Google's Vice-President of Display Advertising Neil Mohan has announced his belief that display advertising is on the increase, leading to speculation that the company will be expanding its presence in the field.

Believing that the current market could expand from its current $24bn size to be worth as much as $200bn annually -- leading to his nickname the "$200bn Man" -- Mohan has reportedly been charged to emulate the company's success within online search in the digital display market.

While the news has set alarm bells ringing across several advertising firms and groups -- some of whom have gone as far as to describe Google's approach as "parasitic" -- Mohan has on numerous occasions defended his employer arguing that they are a technology company and not directly a part of the business media sector.

Mohan believes that by delving into the display advertising market the company will be able to help other companies increase revenue and thus help the economy as a whole. "I truly believe that $200bn is the opportunity. We think there is a tremendous opportunity not just for Google but for the [media] industry."

The move comes as a part of Google's previous success which started in 2008 when Mohan joined Google after the sale of DoubleClick and carried through into 2010, when the company enjoyed a 27.5 per cent increase in its display advertising business.

In numerous interviews and posts onto Google's blog, Mohan has expressed his belief that as a result of the inherent flaws of the $170bn-a-year TV advertising market -- which takes up to six-months to release an advert -- a serious window of opportunity has opened for display advertising.

Mohan has argued that given Google's knowledge and success in search, the company could expand creating a "one-stop digital shop" that would allow agencies and firms to immediately and intelligently buy ad-space based on real-time viewing data.

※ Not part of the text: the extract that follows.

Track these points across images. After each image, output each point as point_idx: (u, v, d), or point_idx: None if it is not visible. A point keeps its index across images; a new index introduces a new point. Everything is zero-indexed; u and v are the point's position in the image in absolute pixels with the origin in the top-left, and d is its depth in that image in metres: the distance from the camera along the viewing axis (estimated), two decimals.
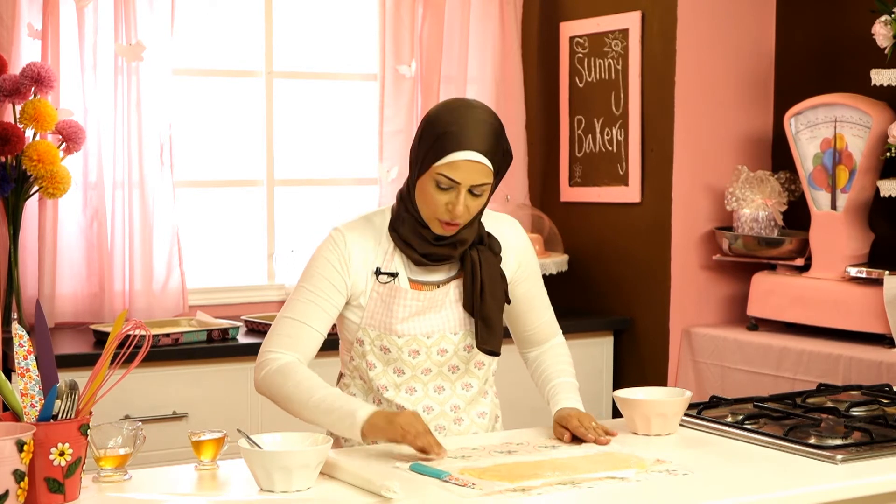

If implemented the new system could lead to a process of real-time bidding for ad-space, with each company vying to get its ad into the prime traffic location. Similar to the current system used in the Stock Exchange this would allow companies to snap up last minute deals on certain prime ad-spaces.

Yet despite Mohan's optimism, several companies have already expressed concerns about the possible monopoly Google could develop using such a system. Many have argued that if implemented, such a model would allow Google to slowly remove the need for the middle-men advertising firms, making it easier -- and significantly cheaper -- for companies to simply deal directly with Google.

Whether such criticisms will directly influence Google's decision remains doubtful. Indeed, if Google's past actions are anything to go by, it seems likely many advertising firms may soon be forced not only to deal with Google but also share yet another corner of the market.